Work to be completed:
Lines before the one containing "1 день назад" are excluded; reproduce that line and all lines after it in the entries below, exactly.

Stored items from a collection:
*** Block opens ***
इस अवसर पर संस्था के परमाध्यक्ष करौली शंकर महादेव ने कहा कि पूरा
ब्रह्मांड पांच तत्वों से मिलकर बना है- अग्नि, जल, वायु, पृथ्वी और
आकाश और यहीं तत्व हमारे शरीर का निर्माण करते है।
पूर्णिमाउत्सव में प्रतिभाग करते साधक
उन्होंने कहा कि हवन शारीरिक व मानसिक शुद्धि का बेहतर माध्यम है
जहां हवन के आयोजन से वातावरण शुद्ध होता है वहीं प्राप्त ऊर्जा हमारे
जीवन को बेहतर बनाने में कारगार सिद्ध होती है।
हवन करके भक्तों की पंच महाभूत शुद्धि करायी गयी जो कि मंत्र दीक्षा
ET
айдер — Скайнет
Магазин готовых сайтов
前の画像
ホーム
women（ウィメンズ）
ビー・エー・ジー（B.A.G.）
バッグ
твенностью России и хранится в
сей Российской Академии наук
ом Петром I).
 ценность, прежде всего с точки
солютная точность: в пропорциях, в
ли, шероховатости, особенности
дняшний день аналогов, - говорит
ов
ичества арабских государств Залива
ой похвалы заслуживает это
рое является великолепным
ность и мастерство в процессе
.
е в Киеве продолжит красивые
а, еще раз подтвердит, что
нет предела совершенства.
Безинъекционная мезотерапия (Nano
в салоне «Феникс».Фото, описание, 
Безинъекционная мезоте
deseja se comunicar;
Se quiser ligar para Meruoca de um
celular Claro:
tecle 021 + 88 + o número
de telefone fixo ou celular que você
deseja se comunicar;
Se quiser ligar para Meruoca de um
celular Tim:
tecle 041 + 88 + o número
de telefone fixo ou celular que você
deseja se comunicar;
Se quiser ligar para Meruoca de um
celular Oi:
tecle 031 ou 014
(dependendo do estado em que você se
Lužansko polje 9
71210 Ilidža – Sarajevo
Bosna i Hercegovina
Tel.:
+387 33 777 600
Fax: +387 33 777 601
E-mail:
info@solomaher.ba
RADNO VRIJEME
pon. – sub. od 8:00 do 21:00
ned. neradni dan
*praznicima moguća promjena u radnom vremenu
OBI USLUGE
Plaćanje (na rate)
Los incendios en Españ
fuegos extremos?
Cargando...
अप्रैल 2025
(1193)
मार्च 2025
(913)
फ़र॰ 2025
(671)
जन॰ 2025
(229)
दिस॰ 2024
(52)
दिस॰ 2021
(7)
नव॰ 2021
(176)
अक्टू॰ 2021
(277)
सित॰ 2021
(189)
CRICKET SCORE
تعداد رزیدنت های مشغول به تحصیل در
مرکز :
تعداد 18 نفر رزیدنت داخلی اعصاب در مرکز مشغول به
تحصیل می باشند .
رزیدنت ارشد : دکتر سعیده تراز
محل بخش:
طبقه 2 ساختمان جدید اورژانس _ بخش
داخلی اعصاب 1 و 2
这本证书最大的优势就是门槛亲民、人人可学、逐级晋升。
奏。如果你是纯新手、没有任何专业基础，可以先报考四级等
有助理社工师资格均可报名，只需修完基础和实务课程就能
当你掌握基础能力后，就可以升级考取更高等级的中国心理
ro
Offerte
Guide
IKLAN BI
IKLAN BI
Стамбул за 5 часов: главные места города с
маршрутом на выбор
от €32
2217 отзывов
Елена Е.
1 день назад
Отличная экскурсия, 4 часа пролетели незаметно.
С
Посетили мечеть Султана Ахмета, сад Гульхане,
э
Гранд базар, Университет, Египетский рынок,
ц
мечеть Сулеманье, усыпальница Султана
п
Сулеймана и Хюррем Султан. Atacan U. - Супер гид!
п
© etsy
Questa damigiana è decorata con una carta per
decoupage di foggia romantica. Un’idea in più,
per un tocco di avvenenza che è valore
*** Block closes ***
Finished exercise:
1 день назад
Отличная экскурсия, 4 часа пролетели незаметно.
С
Посетили мечеть Султана Ахмета, сад Гульхане,
э
Гранд базар, Университет, Египетский рынок,
ц
мечеть Сулеманье, усыпальница Султана
п
Сулеймана и Хюррем Султан. Atacan U. - Супер гид!
п
© etsy
Questa damigiana è decorata con una carta per
decoupage di foggia romantica. Un’idea in più,
per un tocco di avvenenza che è valore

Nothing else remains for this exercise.